**Task item A**
Translate this sentence from the hazelnut flour thread into Spanish: "I can't even find blanched hazelnuts!"
**Task item B**
Pick up the forum thread about hazelnut flour after its final sentence and write what comes next.
BEGIN Text section
# Hazelnut flour?



## lotuscakestudio (Jun 28, 2001)

I haven't made hazelnut cake too often, so I make my own hazelnut flour. But now it's getting requested more and I am sick of making it. I buy a pound of hazelnuts, bake them for about 10 minutes to loosen the skins, then go through this tedious process of rubbing them vigorously between two kitchen towels. Then I give em a whirl in the food processor. So I am getting sick of this. I can't find hazelnut flour in stores. (Not even almond flour!) I can't even find blanched hazelnuts! Where can I get this stuff without having to purchase huge bags of it? I'm sure if I looked around hard enough, I could find specialty shops that carried nut flours, but I knew of a place that sold it a while ago, and they sold almond flour for $11.00/pound. Forget that!


----------



## w.debord (Mar 6, 2001)

I buy it from Classic Gourmet. Although I can't say I've priced it out with anyone else to know whether it's a good value or not, but at least it's a start for you.
END Text section
BEGIN Information supplied
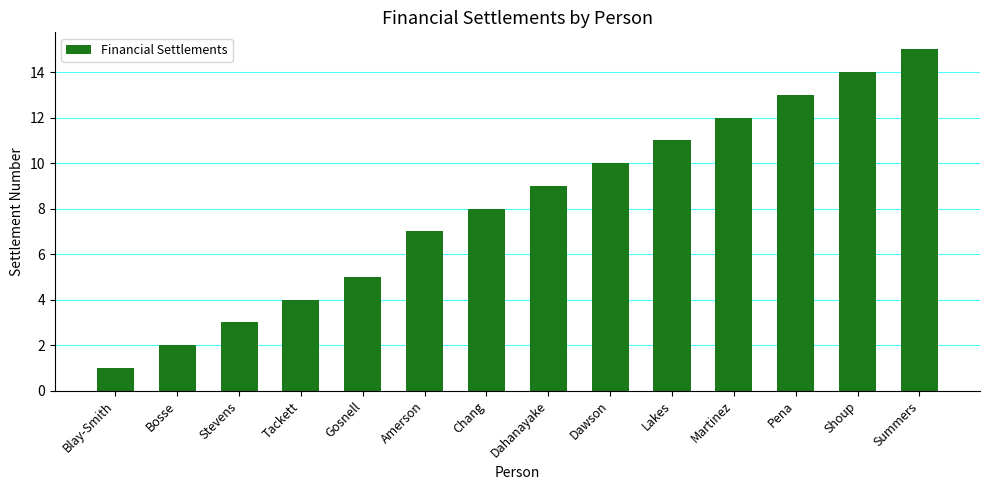

What is the maximum value shown in the chart?

15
END Information supplied
**Answer box A**
¡Ni siquiera puedo encontrar avellanas peladas!

**Answer box B**
Their phone is 800-235-6763 from Atlanta, they also are in St.Louis. Find them at www.cgourmet.com

They are really easy to deal with, nice people, helpful and honest (from my experience)...also no min. orders and quick delivery.

Hazelnut flour $5.00 lb 5 lb can or $4.50 when you buy 25 lbs.


----------



## lotuscakestudio (Jun 28, 2001)

You ROCK!


----------



## cupcakequeen (Aug 13, 2009)

I buy almond meal at trader joes so you might be able to get hazelnut flour there! If you have a trader joes where you live or a natural food store like whole foods or wild oats also probably carries it! Hope that helps!


----------



## hayley3 (Nov 22, 2015)

Wow , I found hazelnut flour at Amazon for $16 for only 14 ounces.  Things sure did change after the Paleo and gluten-free diets emerged.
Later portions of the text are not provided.